Are you simulating a dimer? Chain A has residues ~420 to ~520 and chain B has 1 to ~60?

Yes. Its dimer. Residue no are same as you mentioned. How to fix it?

Analyze each chain separately.

Hello @jalemkul and @veerubiotech,

Do we analyze each group separately by making the ndx file? If so, which selections do we make to generate the rmsf curve of different residues? I created the ndx file and selected Protein + C-alpha, using the command gmx rmsf -s md1.tpr -f md1_center.xtc -n proteinca.ndx -o rmsf_protein.xvg -res but I get this similar curve.

Thank you in advance for your suggestions and expertise.

Similar to what? What are the two conditions. Note that “Protein + C-alpha” is already a default group (C-alpha) so there’s no point in creating such a group. You would have to select by residue to get a chain into one group. Using -res has no effect when your selection contains only one atom per residue (Cα).

Sorry for the confusion, and thank you for your reply. I am getting an RMSF curve where there are the connections as there are above when I use -res. I see that you mentioned to separate the chains, but have not been able to do so using make_ndx.

You have to create index groups by ranges of residues or provide an input coordinate file (PDB) that supports chain identifiers (and has them) so you can make the selection that way.

I see, thank you for your reply. I attempted this by using gmx editconf -f protein.tpr -o protein.pdb to create a pdb file. Next, I used gmx make_ndx -f protein.pdb -o prot.ndx. With this, I am not seeing the chain identifiers in the menu. Have I made some error in this approach?

Does “protein.pdb” have a valid chain identifier in it?

If it does, it’s a simple matter of specifying “chain A,” “chain B,” etc. at the make_ndx prompt.

How can I check this? It does not seem to be available through make_ndx.

Inspect the PDB file for chain identifiers. If they’re not there, add them (editconf -label, etc.). The option to select by chain is absolutely part of the make_ndx syntax. I just used it to confirm.

Analysing Protein...

Task instructions
Copy the forum thread between "Analyze each chain" and "per residue (Cα).", inclusive, substituting "alpha carbon" for every occurrence of "C-alpha".

Stored data:
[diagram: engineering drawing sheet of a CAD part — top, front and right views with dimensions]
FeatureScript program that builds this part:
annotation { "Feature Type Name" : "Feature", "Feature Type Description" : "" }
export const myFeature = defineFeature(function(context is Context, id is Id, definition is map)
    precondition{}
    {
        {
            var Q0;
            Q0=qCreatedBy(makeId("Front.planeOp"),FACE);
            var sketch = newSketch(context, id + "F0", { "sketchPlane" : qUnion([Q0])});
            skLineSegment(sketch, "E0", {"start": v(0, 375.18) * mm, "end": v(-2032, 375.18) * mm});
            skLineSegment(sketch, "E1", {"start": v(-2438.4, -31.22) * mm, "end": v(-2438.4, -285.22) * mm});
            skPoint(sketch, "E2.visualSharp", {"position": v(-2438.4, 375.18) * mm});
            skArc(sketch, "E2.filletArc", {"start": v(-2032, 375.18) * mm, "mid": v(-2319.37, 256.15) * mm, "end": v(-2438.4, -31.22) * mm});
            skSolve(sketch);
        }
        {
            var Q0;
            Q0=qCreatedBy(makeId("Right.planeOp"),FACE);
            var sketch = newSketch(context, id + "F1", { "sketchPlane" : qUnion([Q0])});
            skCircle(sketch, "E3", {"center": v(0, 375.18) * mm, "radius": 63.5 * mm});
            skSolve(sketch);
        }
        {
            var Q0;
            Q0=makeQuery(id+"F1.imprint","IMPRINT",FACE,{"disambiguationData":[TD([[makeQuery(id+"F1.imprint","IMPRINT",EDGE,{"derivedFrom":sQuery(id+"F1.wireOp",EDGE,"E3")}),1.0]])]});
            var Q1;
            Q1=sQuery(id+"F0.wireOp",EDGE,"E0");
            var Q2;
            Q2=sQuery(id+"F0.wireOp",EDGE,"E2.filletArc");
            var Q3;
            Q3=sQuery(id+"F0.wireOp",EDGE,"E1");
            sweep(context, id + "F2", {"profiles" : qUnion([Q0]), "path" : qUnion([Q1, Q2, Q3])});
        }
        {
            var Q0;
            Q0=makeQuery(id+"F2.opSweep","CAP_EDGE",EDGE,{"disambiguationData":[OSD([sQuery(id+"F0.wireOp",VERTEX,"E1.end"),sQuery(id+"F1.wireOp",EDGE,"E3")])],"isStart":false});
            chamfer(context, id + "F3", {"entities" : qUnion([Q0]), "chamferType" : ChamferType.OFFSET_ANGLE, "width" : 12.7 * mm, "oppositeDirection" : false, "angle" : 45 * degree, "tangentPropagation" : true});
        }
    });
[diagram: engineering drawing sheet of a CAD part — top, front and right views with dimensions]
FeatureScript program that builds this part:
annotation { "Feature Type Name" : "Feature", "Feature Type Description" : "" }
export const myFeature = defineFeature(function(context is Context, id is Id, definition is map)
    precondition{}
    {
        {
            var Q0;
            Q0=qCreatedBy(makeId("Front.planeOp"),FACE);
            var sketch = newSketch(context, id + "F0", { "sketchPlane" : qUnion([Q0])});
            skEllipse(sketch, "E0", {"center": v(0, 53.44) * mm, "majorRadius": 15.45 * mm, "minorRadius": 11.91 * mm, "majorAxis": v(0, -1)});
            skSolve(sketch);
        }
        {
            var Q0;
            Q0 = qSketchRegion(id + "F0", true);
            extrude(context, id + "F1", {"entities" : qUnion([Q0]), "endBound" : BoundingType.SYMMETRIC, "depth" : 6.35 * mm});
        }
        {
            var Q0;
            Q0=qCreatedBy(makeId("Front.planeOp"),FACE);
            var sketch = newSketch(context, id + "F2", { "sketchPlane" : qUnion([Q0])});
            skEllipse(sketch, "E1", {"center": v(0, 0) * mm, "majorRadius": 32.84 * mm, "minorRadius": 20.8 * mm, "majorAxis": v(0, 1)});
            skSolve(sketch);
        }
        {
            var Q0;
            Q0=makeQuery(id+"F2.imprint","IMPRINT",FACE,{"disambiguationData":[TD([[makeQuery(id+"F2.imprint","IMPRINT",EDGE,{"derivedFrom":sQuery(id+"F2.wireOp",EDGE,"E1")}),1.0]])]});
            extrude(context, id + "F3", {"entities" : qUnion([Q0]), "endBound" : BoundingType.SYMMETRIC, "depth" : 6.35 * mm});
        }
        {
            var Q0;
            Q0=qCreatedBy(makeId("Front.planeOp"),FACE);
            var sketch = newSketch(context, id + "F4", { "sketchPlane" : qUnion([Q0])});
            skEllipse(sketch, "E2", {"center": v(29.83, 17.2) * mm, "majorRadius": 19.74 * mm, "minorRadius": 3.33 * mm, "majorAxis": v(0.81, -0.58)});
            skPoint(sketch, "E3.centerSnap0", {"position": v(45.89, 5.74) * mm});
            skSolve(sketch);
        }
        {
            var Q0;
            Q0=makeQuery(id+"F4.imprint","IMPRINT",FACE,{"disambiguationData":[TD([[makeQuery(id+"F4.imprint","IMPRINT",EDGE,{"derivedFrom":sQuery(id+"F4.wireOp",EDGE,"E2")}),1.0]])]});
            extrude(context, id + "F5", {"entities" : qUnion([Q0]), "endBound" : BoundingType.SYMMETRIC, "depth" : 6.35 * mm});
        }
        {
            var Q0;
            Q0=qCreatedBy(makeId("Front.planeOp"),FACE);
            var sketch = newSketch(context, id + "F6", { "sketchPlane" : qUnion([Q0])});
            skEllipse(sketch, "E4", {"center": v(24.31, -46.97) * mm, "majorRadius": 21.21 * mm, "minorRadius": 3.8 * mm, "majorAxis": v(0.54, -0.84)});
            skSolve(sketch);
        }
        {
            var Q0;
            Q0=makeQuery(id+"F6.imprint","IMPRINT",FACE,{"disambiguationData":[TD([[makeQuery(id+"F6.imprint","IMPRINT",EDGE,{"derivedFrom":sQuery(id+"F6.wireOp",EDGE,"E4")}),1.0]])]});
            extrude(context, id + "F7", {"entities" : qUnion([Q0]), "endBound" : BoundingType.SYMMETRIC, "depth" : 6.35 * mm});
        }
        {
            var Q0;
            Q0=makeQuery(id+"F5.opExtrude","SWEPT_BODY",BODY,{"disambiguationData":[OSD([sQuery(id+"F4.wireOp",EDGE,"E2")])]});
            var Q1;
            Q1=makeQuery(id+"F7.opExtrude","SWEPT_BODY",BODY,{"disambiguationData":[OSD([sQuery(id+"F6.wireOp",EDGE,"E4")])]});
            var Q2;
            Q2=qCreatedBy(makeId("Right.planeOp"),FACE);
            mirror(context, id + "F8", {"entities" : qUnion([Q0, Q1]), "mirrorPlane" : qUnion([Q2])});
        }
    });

Your solution
Analyze each chain separately.

Hello @jalemkul and @veerubiotech,

Do we analyze each group separately by making the ndx file? If so, which selections do we make to generate the rmsf curve of different residues? I created the ndx file and selected Protein + alpha carbon, using the command gmx rmsf -s md1.tpr -f md1_center.xtc -n proteinca.ndx -o rmsf_protein.xvg -res but I get this similar curve.

Thank you in advance for your suggestions and expertise.

Similar to what? What are the two conditions. Note that “Protein + alpha carbon” is already a default group (alpha carbon) so there’s no point in creating such a group. You would have to select by residue to get a chain into one group. Using -res has no effect when your selection contains only one atom per residue (Cα).